• [STATED TASK] Convert every line of all the entries below into a JSON list of strings, with one string per line and blank lines omitted.

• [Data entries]

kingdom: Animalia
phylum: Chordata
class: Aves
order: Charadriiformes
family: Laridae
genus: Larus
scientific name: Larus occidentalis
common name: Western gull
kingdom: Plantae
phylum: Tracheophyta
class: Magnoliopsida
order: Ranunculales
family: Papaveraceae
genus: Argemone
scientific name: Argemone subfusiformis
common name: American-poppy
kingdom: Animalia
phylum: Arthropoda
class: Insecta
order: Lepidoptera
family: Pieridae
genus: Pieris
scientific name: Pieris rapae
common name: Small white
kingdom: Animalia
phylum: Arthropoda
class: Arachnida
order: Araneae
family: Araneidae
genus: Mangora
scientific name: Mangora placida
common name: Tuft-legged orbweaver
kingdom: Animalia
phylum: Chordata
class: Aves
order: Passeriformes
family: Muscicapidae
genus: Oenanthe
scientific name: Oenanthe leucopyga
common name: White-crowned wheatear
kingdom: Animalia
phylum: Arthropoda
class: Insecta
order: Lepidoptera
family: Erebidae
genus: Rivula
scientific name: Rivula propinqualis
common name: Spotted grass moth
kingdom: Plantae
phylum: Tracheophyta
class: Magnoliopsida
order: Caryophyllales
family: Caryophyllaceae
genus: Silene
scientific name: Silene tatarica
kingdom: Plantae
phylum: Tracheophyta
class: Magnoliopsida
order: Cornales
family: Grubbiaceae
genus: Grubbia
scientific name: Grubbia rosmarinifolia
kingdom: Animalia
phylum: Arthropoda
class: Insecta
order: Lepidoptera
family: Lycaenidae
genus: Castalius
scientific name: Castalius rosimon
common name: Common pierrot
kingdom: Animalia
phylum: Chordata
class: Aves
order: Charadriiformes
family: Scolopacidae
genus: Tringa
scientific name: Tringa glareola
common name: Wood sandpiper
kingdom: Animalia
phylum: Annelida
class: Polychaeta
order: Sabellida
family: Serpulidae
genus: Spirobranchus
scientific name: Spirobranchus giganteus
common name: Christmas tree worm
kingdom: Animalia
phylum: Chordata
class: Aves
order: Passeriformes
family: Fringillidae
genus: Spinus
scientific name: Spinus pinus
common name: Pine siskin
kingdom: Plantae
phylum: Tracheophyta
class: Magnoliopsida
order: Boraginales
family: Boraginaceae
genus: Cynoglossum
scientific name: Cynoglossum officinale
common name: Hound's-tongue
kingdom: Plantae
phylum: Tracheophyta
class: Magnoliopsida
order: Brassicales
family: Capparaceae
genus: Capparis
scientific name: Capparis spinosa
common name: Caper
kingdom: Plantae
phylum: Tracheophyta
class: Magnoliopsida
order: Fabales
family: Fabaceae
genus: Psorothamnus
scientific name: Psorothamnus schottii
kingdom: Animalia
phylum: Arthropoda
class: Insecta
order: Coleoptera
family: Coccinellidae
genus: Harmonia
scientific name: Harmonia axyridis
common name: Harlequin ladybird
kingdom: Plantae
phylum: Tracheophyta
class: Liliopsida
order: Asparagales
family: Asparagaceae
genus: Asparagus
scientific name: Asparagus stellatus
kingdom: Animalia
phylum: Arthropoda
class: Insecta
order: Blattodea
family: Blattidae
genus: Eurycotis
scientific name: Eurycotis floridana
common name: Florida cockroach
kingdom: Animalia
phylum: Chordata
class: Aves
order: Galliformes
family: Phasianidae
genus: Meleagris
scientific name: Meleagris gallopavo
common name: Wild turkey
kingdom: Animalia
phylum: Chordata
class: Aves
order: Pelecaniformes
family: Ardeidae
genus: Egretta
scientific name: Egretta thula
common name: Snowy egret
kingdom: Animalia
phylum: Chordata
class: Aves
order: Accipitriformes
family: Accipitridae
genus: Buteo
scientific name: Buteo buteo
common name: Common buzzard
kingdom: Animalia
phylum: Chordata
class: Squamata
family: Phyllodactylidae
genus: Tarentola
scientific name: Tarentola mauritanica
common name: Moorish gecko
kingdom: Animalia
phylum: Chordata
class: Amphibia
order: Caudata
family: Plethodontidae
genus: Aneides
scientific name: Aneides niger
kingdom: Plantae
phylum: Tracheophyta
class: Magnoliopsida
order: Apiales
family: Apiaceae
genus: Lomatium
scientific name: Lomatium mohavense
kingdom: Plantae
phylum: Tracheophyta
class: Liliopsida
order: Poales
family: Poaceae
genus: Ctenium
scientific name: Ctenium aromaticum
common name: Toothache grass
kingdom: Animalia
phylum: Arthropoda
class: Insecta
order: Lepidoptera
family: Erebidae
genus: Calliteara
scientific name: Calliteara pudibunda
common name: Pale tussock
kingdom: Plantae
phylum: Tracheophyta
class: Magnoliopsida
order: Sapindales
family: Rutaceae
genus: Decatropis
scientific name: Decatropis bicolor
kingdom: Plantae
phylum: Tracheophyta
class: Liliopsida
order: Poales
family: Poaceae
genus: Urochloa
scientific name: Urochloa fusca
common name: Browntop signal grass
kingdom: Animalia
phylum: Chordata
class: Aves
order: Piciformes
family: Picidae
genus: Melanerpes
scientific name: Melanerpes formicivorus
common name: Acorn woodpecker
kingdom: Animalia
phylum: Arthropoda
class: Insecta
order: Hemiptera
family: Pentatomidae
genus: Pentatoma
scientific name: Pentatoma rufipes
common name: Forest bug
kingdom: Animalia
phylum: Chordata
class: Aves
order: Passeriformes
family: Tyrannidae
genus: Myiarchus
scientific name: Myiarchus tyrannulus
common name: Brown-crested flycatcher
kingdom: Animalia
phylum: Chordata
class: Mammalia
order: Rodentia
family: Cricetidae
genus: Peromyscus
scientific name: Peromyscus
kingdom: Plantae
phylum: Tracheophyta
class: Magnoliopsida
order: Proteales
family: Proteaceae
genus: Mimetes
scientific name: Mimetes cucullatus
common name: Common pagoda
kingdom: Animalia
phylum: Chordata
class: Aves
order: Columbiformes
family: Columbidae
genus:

• [THE OUTPUT]
[
  "kingdom: Animalia",
  "phylum: Chordata",
  "class: Aves",
  "order: Charadriiformes",
  "family: Laridae",
  "genus: Larus",
  "scientific name: Larus occidentalis",
  "common name: Western gull",
  "kingdom: Plantae",
  "phylum: Tracheophyta",
  "class: Magnoliopsida",
  "order: Ranunculales",
  "family: Papaveraceae",
  "genus: Argemone",
  "scientific name: Argemone subfusiformis",
  "common name: American-poppy",
  "kingdom: Animalia",
  "phylum: Arthropoda",
  "class: Insecta",
  "order: Lepidoptera",
  "family: Pieridae",
  "genus: Pieris",
  "scientific name: Pieris rapae",
  "common name: Small white",
  "kingdom: Animalia",
  "phylum: Arthropoda",
  "class: Arachnida",
  "order: Araneae",
  "family: Araneidae",
  "genus: Mangora",
  "scientific name: Mangora placida",
  "common name: Tuft-legged orbweaver",
  "kingdom: Animalia",
  "phylum: Chordata",
  "class: Aves",
  "order: Passeriformes",
  "family: Muscicapidae",
  "genus: Oenanthe",
  "scientific name: Oenanthe leucopyga",
  "common name: White-crowned wheatear",
  "kingdom: Animalia",
  "phylum: Arthropoda",
  "class: Insecta",
  "order: Lepidoptera",
  "family: Erebidae",
  "genus: Rivula",
  "scientific name: Rivula propinqualis",
  "common name: Spotted grass moth",
  "kingdom: Plantae",
  "phylum: Tracheophyta",
  "class: Magnoliopsida",
  "order: Caryophyllales",
  "family: Caryophyllaceae",
  "genus: Silene",
  "scientific name: Silene tatarica",
  "kingdom: Plantae",
  "phylum: Tracheophyta",
  "class: Magnoliopsida",
  "order: Cornales",
  "family: Grubbiaceae",
  "genus: Grubbia",
  "scientific name: Grubbia rosmarinifolia",
  "kingdom: Animalia",
  "phylum: Arthropoda",
  "class: Insecta",
  "order: Lepidoptera",
  "family: Lycaenidae",
  "genus: Castalius",
  "scientific name: Castalius rosimon",
  "common name: Common pierrot",
  "kingdom: Animalia",
  "phylum: Chordata",
  "class: Aves",
  "order: Charadriiformes",
  "family: Scolopacidae",
  "genus: Tringa",
  "scientific name: Tringa glareola",
  "common name: Wood sandpiper",
  "kingdom: Animalia",
  "phylum: Annelida",
  "class: Polychaeta",
  "order: Sabellida",
  "family: Serpulidae",
  "genus: Spirobranchus",
  "scientific name: Spirobranchus giganteus",
  "common name: Christmas tree worm",
  "kingdom: Animalia",
  "phylum: Chordata",
  "class: Aves",
  "order: Passeriformes",
  "family: Fringillidae",
  "genus: Spinus",
  "scientific name: Spinus pinus",
  "common name: Pine siskin",
  "kingdom: Plantae",
  "phylum: Tracheophyta",
  "class: Magnoliopsida",
  "order: Boraginales",
  "family: Boraginaceae",
  "genus: Cynoglossum",
  "scientific name: Cynoglossum officinale",
  "common name: Hound's-tongue",
  "kingdom: Plantae",
  "phylum: Tracheophyta",
  "class: Magnoliopsida",
  "order: Brassicales",
  "family: Capparaceae",
  "genus: Capparis",
  "scientific name: Capparis spinosa",
  "common name: Caper",
  "kingdom: Plantae",
  "phylum: Tracheophyta",
  "class: Magnoliopsida",
  "order: Fabales",
  "family: Fabaceae",
  "genus: Psorothamnus",
  "scientific name: Psorothamnus schottii",
  "kingdom: Animalia",
  "phylum: Arthropoda",
  "class: Insecta",
  "order: Coleoptera",
  "family: Coccinellidae",
  "genus: Harmonia",
  "scientific name: Harmonia axyridis",
  "common name: Harlequin ladybird",
  "kingdom: Plantae",
  "phylum: Tracheophyta",
  "class: Liliopsida",
  "order: Asparagales",
  "family: Asparagaceae",
  "genus: Asparagus",
  "scientific name: Asparagus stellatus",
  "kingdom: Animalia",
  "phylum: Arthropoda",
  "class: Insecta",
  "order: Blattodea",
  "family: Blattidae",
  "genus: Eurycotis",
  "scientific name: Eurycotis floridana",
  "common name: Florida cockroach",
  "kingdom: Animalia",
  "phylum: Chordata",
  "class: Aves",
  "order: Galliformes",
  "family: Phasianidae",
  "genus: Meleagris",
  "scientific name: Meleagris gallopavo",
  "common name: Wild turkey",
  "kingdom: Animalia",
  "phylum: Chordata",
  "class: Aves",
  "order: Pelecaniformes",
  "family: Ardeidae",
  "genus: Egretta",
  "scientific name: Egretta thula",
  "common name: Snowy egret",
  "kingdom: Animalia",
  "phylum: Chordata",
  "class: Aves",
  "order: Accipitriformes",
  "family: Accipitridae",
  "genus: Buteo",
  "scientific name: Buteo buteo",
  "common name: Common buzzard",
  "kingdom: Animalia",
  "phylum: Chordata",
  "class: Squamata",
  "family: Phyllodactylidae",
  "genus: Tarentola",
  "scientific name: Tarentola mauritanica",
  "common name: Moorish gecko",
  "kingdom: Animalia",
  "phylum: Chordata",
  "class: Amphibia",
  "order: Caudata",
  "family: Plethodontidae",
  "genus: Aneides",
  "scientific name: Aneides niger",
  "kingdom: Plantae",
  "phylum: Tracheophyta",
  "class: Magnoliopsida",
  "order: Apiales",
  "family: Apiaceae",
  "genus: Lomatium",
  "scientific name: Lomatium mohavense",
  "kingdom: Plantae",
  "phylum: Tracheophyta",
  "class: Liliopsida",
  "order: Poales",
  "family: Poaceae",
  "genus: Ctenium",
  "scientific name: Ctenium aromaticum",
  "common name: Toothache grass",
  "kingdom: Animalia",
  "phylum: Arthropoda",
  "class: Insecta",
  "order: Lepidoptera",
  "family: Erebidae",
  "genus: Calliteara",
  "scientific name: Calliteara pudibunda",
  "common name: Pale tussock",
  "kingdom: Plantae",
  "phylum: Tracheophyta",
  "class: Magnoliopsida",
  "order: Sapindales",
  "family: Rutaceae",
  "genus: Decatropis",
  "scientific name: Decatropis bicolor",
  "kingdom: Plantae",
  "phylum: Tracheophyta",
  "class: Liliopsida",
  "order: Poales",
  "family: Poaceae",
  "genus: Urochloa",
  "scientific name: Urochloa fusca",
  "common name: Browntop signal grass",
  "kingdom: Animalia",
  "phylum: Chordata",
  "class: Aves",
  "order: Piciformes",
  "family: Picidae",
  "genus: Melanerpes",
  "scientific name: Melanerpes formicivorus",
  "common name: Acorn woodpecker",
  "kingdom: Animalia",
  "phylum: Arthropoda",
  "class: Insecta",
  "order: Hemiptera",
  "family: Pentatomidae",
  "genus: Pentatoma",
  "scientific name: Pentatoma rufipes",
  "common name: Forest bug",
  "kingdom: Animalia",
  "phylum: Chordata",
  "class: Aves",
  "order: Passeriformes",
  "family: Tyrannidae",
  "genus: Myiarchus",
  "scientific name: Myiarchus tyrannulus",
  "common name: Brown-crested flycatcher",
  "kingdom: Animalia",
  "phylum: Chordata",
  "class: Mammalia",
  "order: Rodentia",
  "family: Cricetidae",
  "genus: Peromyscus",
  "scientific name: Peromyscus",
  "kingdom: Plantae",
  "phylum: Tracheophyta",
  "class: Magnoliopsida",
  "order: Proteales",
  "family: Proteaceae",
  "genus: Mimetes",
  "scientific name: Mimetes cucullatus",
  "common name: Common pagoda",
  "kingdom: Animalia",
  "phylum: Chordata",
  "class: Aves",
  "order: Columbiformes",
  "family: Columbidae",
  "genus:"
]